Imagine being held underwater for a minute and then being allowed to come up for air – briefly – only to be involuntarily dunked underwater repeatedly. Your brain will go without oxygen for extended periods of time, which can cause severe damage to a healthy adult. Now, imagine the same nightmare scenario when it is an infant in the process of labor and delivery. If the baby survives at all, the lifelong brain injuries can be nothing short of devastating. Even worse – in many situations, this tragedy could have been prevented by more timely intervention from nurses and physicians.
Ever since damage caps went into place in Texas for lawsuits filed on or after September 1, 2003, one of the largest classes of victims of these damage caps are also some of the youngest and most fraile victims – children suffering from cerebral palsy birth injuries.
Whether it’s a lifetime of care due to the need for a feeding tube, speech therapy, physical therapy, vision therapy, or the need for multiple wheelchairs, auditory and speech devices, or other mobility devices, the medical needs of a child suffering from cerebral palsy can reach the millions of dollars. In Texas, there are provisions which at least allow for some of the medical needs of children suffering from cerebral palsy (also known as “CP”) to be awarded in lawsuits.
However, the damage caps do not account for the hourly and daily suffering of these children. In many instances, a child’s brain may function such that the child does have significant intelligence and knows what he or she is *supposed* to do, but that child’s body won’t allow it. As the saying goes, the mind is willing, but the body is unable.
Imagine going through life in this personal , physical prison where you are already sneered at and made fun of by your peers. But in addition to that daily torture, you have to endure the reality of knowing that you desperately want to perform tasks that most everyone else takes for granted, but you are unable to do so. Yet, you can’t understand why your body is not responding to simple commands. That is daily life for far too many children suffering from cerebral palsy.
To account for this lifetime of pain and suffering, Texas Courts allow, in most circumstances, for a whopping award of – I hope you’re sitting down for this – $250,000. Even if the child’s essential medical needs are taken care of, this paltry $250,000 would barely allow for anything special for a child who is suffering from such a devastating illness (that would be less than all of 80 cents per hour to compensate a child’s pain and suffering for the first 35 years of his or her life).
I’m sure we’ve all seen articles how in other parts of the country, there have been lawsuits which should not have been filed, and on some rare occasions, juries have awarded what seemd like large sums of money to people who were not really injured.

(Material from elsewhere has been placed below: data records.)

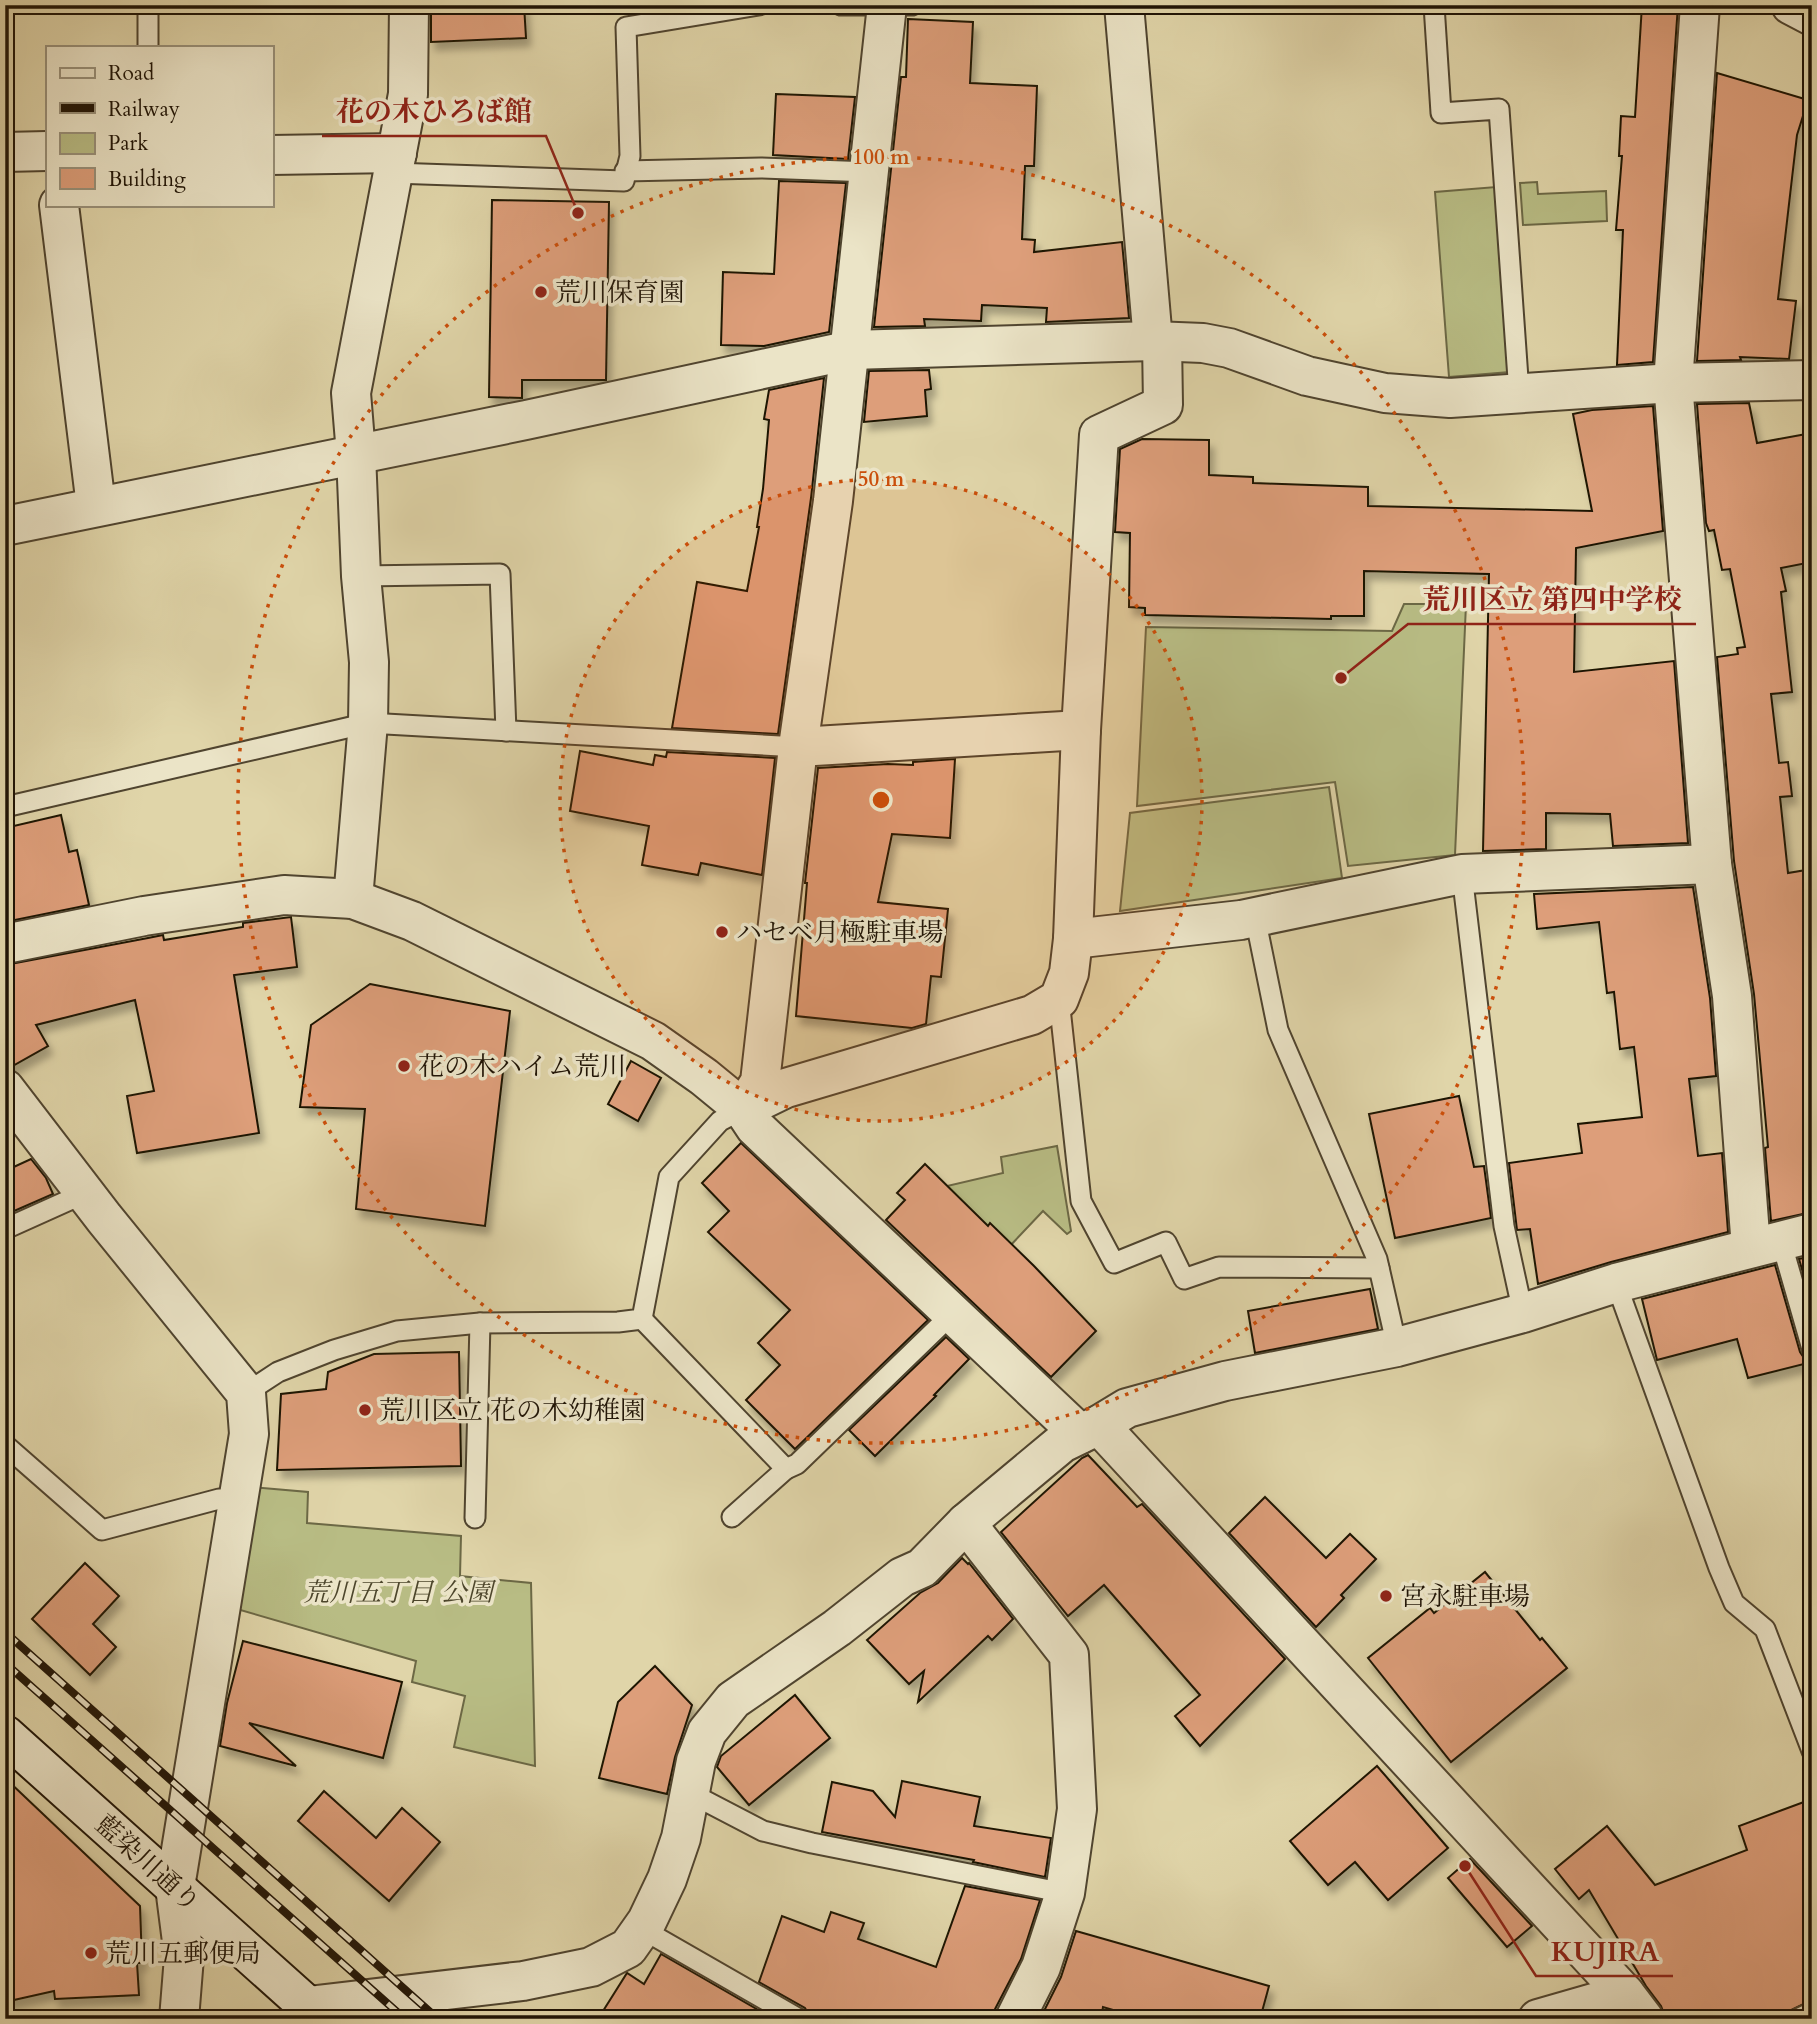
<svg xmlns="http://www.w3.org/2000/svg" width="1817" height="2024" viewBox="0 0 1817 2024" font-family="Cardo,'Noto Serif JP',serif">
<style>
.green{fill:#b8bc84;stroke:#6c6845;stroke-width:2}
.building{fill:#dd9e7a;stroke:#1f1406;stroke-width:2;filter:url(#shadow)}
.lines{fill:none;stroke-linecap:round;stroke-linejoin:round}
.lane-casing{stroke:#4f442f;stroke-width:23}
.street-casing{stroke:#4f442f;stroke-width:42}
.secondary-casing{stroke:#1f1406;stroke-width:42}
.lane{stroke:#ebe4c7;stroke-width:19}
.street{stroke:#ebe4c7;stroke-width:38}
.secondary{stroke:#ebe4c7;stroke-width:38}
.rail-casing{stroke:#1f1406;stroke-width:8}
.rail{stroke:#ebe4c7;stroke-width:5;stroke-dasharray:16;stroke-linecap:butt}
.ring{fill:none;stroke:#ca4f0b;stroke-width:3.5;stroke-dasharray:3.5 7}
.poi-dot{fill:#8f2418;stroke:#ebe4c7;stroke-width:2.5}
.labels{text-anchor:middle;stroke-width:7;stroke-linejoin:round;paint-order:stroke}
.poi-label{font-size:26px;fill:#1f1406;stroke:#ebe4c7;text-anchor:start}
.park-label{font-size:26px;font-style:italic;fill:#4d462c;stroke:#ebe4c7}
.street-label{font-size:26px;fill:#1f1406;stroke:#ebe4c7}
.centre{fill:#ca4f0b;stroke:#ebe4c7;stroke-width:3.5}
.ring-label{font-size:21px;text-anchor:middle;font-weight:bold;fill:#ca4f0b;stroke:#ebe4c7;stroke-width:7;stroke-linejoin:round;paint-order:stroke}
.leader{fill:none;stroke:#8f2418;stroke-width:2.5}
.callout-dot{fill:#8f2418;stroke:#ebe4c7;stroke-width:2.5}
.callout-label{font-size:28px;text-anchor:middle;font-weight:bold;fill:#8f2418;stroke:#ebe4c7;stroke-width:7;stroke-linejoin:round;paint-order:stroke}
</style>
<defs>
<filter id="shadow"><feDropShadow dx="4.5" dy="8" stdDeviation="3.5" flood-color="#0004"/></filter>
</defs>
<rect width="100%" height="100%" fill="#e0d5a9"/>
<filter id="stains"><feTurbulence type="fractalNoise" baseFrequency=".00286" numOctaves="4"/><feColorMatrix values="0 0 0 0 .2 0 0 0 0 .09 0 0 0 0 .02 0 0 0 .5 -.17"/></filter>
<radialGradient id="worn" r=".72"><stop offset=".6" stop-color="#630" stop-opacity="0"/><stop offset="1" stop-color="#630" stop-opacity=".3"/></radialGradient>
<!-- green -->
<g class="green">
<polygon points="1537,182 1538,194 1606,191 1607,221 1523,225 1520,183"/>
<polygon points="1496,187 1510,372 1449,377 1435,192"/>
<polygon points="1404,604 1466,604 1455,855 1348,866 1335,782 1137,806 1146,627 1392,631"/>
<polygon points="1329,787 1342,878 1120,911 1130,813"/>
<polygon points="1057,1146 1071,1231 1067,1234 1043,1211 1008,1248 947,1186 1003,1173 1001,1157"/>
<polygon points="250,1487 308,1492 307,1523 461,1536 460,1576 531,1583 535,1766 454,1747 465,1696 412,1682 416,1661 230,1607"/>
</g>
<!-- building -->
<g class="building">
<polygon points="431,5 524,5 526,38 431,42"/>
<polygon points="1642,5 1678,5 1653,362 1617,365 1623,230 1616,230 1622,156 1619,156 1621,116 1635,117"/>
<polygon points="908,19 973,22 970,83 1037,86 1034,166 1025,166 1022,239 1035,240 1034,252 1122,242 1129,318 1046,322 1047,308 982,305 981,321 924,319 925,326 874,327 901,77 906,77"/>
<polygon points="1717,73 1808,100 1797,135 1778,299 1796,301 1789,359 1740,357 1741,360 1697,361"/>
<polygon points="776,94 855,97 848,159 773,155"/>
<polygon points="779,181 846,183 829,332 764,346 721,345 723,272 774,274"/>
<polygon points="492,200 609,202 606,380 522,380 522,398 489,397"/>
<polygon points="929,370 931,389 925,390 927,416 864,422 869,371"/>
<polygon points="824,378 811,498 778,734 672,728 697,582 747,591 759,527 757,527 763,489 769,420 764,419 769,390"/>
<polygon points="1749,403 1757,443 1812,433 1812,562 1781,568 1786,591 1781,592 1792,692 1771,694 1779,763 1788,762 1792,796 1780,797 1788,873 1812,869 1812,1212 1771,1221 1765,1148 1768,1147 1754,994 1734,861 1717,657 1738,654 1737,648 1745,647 1730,569 1722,570 1714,530 1709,531 1706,523 1697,404"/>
<polygon points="1653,406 1663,531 1576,548 1574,672 1674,661 1688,843 1613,846 1610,814 1546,813 1546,849 1483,851 1489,574 1364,571 1364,616 1331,616 1331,619 1145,615 1145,608 1129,607 1130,533 1115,532 1120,449 1142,439 1209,440 1209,475 1253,477 1253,483 1368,487 1368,506 1592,511 1573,414 1592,410"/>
<polygon points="580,751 653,765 655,755 666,757 667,752 775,758 762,875 701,863 698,875 642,865 649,826 570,811"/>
<polygon points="955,759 950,838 892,834 878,902 948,909 941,977 931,976 926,1024 912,1028 796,1016 807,883 805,883 818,768 888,764 913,765 913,762"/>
<polygon points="61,815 69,852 77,850 89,905 5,922 5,828"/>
<polygon points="1693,887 1710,998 1716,1076 1689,1079 1698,1156 1722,1153 1728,1232 1611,1262 1538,1284 1530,1229 1517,1230 1509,1163 1582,1153 1578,1124 1642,1117 1634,1047 1620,1049 1614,992 1607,993 1599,922 1537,929 1534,894"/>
<polygon points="291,917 297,967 234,975 259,1133 137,1153 127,1096 154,1091 135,1000 36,1025 48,1046 9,1068 5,1068 5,965 148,938 163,935 164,940 243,927 243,923"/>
<polygon points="370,984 510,1011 485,1226 356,1209 365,1109 300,1107 311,1025"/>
<polygon points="631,1061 661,1078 638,1121 608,1104"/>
<polygon points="1459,1096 1474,1167 1484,1166 1491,1218 1395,1238 1369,1114"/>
<polygon points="741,1143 928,1320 795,1449 746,1400 780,1365 758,1343 790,1310 708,1232 729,1211 702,1183"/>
<polygon points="31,1159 46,1178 53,1194 5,1215 5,1171"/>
<polygon points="925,1164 988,1226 990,1223 1034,1266 1096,1331 1051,1377 886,1220 905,1200 897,1193"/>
<polygon points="1812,1256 1812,1304 1799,1259"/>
<polygon points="1775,1265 1800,1352 1804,1358 1812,1362 1748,1378 1737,1339 1657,1360 1642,1299"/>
<polygon points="1370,1289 1378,1329 1255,1353 1248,1311"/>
<polygon points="946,1337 969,1359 934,1395 936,1396 875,1456 849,1430"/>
<polygon points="459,1352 461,1466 277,1470 281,1394 326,1389 328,1372 374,1354"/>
<polygon points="1088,1455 1137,1507 1142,1504 1285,1659 1200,1746 1175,1716 1200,1695 1104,1585 1068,1616 1001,1532 1082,1458"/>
<polygon points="1265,1497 1326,1558 1350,1534 1376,1559 1341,1595 1344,1598 1316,1627 1229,1533"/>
<polygon points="962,1558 968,1564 969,1563 1013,1619 992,1640 988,1636 918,1702 924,1671 909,1684 867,1640 920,1593 938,1583"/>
<polygon points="85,1563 119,1596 93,1624 116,1647 90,1675 32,1619"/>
<polygon points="1485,1572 1540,1640 1542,1638 1567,1668 1451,1762 1368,1658 1430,1608 1434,1613"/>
<polygon points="243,1641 402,1682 383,1758 249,1723 296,1766 220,1746 227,1703"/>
<polygon points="655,1666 692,1705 675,1757 667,1794 599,1778 618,1702"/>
<polygon points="795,1695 830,1738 749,1805 717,1767 721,1756"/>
<polygon points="1377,1766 1448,1848 1388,1900 1355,1862 1328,1885 1290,1841"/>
<polygon points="5,1778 140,1906 142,1963 137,1963 139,1995 55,1999 54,1991 5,2002"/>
<polygon points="902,1781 980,1797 974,1826 1051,1838 1045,1877 973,1862 974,1860 822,1832 832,1782 873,1791 895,1817"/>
<polygon points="324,1791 376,1838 402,1808 440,1842 389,1901 298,1821"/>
<polygon points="1812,1799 1812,2000 1773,2019 1666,2019 1661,2006 1646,1986 1589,1890 1579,1899 1555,1869 1607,1826 1655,1885 1747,1850 1739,1826"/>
<polygon points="1470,1859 1532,1926 1507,1947 1448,1878"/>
<polygon points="965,1886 1040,1900 1021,1959 995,2009 993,2019 811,2019 805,2008 759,1982 782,1916 824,1932 831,1912 864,1923 858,1939 936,1967"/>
<polygon points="1076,1931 1269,1986 1260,2019 1144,2019 1103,2007 1101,2019 1040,2019 1061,1977"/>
<polygon points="661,1954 774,2019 598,2019 627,1973 644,1984"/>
</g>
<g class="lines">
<!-- lane casing -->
<g class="lane-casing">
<g id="lane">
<polyline points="148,5 148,47"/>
<polyline points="841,5 912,5"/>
<polyline points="1434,5 1441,113 1499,109 1519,393"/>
<polyline points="625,171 761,168 870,172"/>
<polyline points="393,173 624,181 630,156 626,27 759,5"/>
<polyline points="361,576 500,574 506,731"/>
<polyline points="5,807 368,723 798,747"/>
<polyline points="1462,874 1504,1226 1523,1313"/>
<polyline points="1255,917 1278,1030 1377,1259 1397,1347"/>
<polyline points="1059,999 1081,1201 1114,1263 1166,1242 1184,1279 1219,1267 1379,1268"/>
<polyline points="5,1229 85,1193"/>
<polyline points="1781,1241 1812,1349"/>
<polyline points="1616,1283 1719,1568 1734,1603 1765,1629 1812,1751"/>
<polyline points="642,1319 786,1469 797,1464 953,1313"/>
<polyline points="246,1393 278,1372 334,1350 397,1331 480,1323 618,1322 642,1319 669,1177 720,1121 743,1109"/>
<polyline points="5,1445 102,1530 219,1499 238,1502"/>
<polyline points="732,1517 786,1469"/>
<polyline points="475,1518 480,1323"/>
<polyline points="690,1793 763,1831 812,1843 1065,1893"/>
<polyline points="642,1929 799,2019"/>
<polyline points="1797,2019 1812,2012"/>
</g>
</g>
<!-- street casing -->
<g class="street-casing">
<g id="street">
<polyline points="1124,5 1153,341"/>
<polyline points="1700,5 1673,383 1712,864 1732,996 1751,1248"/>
<polyline points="1791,5 1812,16"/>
<polyline points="5,152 47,151"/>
<polyline points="271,155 397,153"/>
<polyline points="59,205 96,506"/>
<polyline points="5,526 526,420 851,350 1153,341 1203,343 1229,348 1307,376 1385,393 1450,398 1673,383 1812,380"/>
<polyline points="798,747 1081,730"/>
<polyline points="353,899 368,723 369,662 361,576 356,454 351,393 408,94 409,5"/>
<polyline points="1073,939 1241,920 1462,874 1712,864"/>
<polyline points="5,944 144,916 284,895 353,899 412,921 653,1041 704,1077 743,1109 755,1127 1080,1434"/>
<polyline points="5,1089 104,1218 246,1393 249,1434 175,1887 184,1957 179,2019"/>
<polyline points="743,1109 760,1082 798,747 833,501 887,5"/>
<polyline points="743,1109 786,1088 1032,1015 1059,999 1069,973 1073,939 1081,730 1099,435 1163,405 1162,341"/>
<polyline points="1099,1425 1625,1994 1644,2019"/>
<polyline points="966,1523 1069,1655 1077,1809 1065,1893 1041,1967 1015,2019"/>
<polyline points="308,2006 523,1981 591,1967 628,1948 647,1921 667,1879 681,1838 696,1761 707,1732 733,1700 837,1628 902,1577 922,1568 966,1523 1062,1443 1099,1425 1127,1408 1225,1381 1397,1347 1523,1313 1616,1283 1812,1233"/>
<polyline points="1538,2019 1625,1994"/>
</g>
</g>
<!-- secondary casing -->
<g class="secondary-casing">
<polyline id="secondary" points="5,1735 322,2019"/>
</g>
<!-- lane -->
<use href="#lane" class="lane"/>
<!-- street -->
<use href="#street" class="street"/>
<!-- secondary -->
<use href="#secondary" class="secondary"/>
<!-- rail casing -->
<g class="rail-casing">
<g id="rail">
<polyline points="5,1632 438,2019"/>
<polyline points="5,1663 405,2019"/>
</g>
</g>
<!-- rail -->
<use href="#rail" class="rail"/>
</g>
<!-- distance rings -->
<circle cx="881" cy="800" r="321" fill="#ca4f0b" fill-opacity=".12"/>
<g class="ring">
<circle cx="881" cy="800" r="321"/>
<circle cx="881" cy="800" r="643"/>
</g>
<!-- markers -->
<g class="poi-dot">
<circle cx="541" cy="292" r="7"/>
<circle cx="722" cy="932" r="7"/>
<circle cx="404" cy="1066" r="7"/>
<circle cx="365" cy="1410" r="7"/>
<circle cx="1386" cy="1596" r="7"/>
<circle cx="91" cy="1953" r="7"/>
</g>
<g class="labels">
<!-- poi labels -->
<g class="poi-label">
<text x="555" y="301">荒川保育園</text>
<text x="736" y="941">ハセベ月極駐車場</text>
<text x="418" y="1075">花の木ハイム荒川</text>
<text x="379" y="1419">荒川区立 花の木幼稚園</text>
<text x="1400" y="1605">宮永駐車場</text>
<text x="105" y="1962">荒川五郵便局</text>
</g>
<!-- park labels -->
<g class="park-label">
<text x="398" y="1601">荒川五丁目 公園</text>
</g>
<!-- street labels -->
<g class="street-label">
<text transform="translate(148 1863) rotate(42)" y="9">藍染川通り</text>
</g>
</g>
<circle cx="881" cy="800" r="10" class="centre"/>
<g class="ring-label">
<text x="881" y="164">100 m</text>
<text x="881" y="486">50 m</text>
</g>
<!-- callouts -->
<path class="leader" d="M578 213L546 136H322M1341 678L1408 624H1696M1465 1866L1536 1976H1673"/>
<g class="callout-dot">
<circle cx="578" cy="213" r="7"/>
<circle cx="1341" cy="678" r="7"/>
<circle cx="1465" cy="1866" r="7"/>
</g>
<g class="callout-label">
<text x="434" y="121">花の木ひろば館</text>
<text x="1552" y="609">荒川区立 第四中学校</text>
<text x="1605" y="1961">KUJIRA</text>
</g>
<!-- margin -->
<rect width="1817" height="2024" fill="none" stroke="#e0d5a9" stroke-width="28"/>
<rect x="7" y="7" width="1803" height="2010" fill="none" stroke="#1f1406" stroke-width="3.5"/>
<rect x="14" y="14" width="1789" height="1996" fill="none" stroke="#1f1406" stroke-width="2"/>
<!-- legend -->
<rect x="46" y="46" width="228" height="161" fill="#ebe4c7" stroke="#99917a" stroke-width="2"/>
<rect x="60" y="68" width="35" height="10" fill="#ebe4c7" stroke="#99917a" stroke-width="2"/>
<text x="108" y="80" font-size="21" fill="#1f1406">Road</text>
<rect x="60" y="103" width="35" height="10" fill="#1f1406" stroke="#99917a" stroke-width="2"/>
<text x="108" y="116" font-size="21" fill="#1f1406">Railway</text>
<rect x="60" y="133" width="35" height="21" fill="#b8bc84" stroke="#99917a" stroke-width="2"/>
<text x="108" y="150" font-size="21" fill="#1f1406">Park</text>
<rect x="60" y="168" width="35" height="21" fill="#dd9e7a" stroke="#99917a" stroke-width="2"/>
<text x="108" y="186" font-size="21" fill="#1f1406">Building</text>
<rect width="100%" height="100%" filter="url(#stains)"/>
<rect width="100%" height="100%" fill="url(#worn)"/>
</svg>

But, as a result of pressure from insurance companies, the Texas legislature sought to enact and lobbyist paid big money to mislead the public with a “new era” of tort reform. However, the people who have been punished the most are those who need assistance the most. If a physician and/or nurse doesn’t act appropriately during the labor and delivery process, and a child suffers a lifelong devastating brain injury, that child should certainly be entitled to recover considerably more than 80 cents per hour for the daily pain that he or she suffers.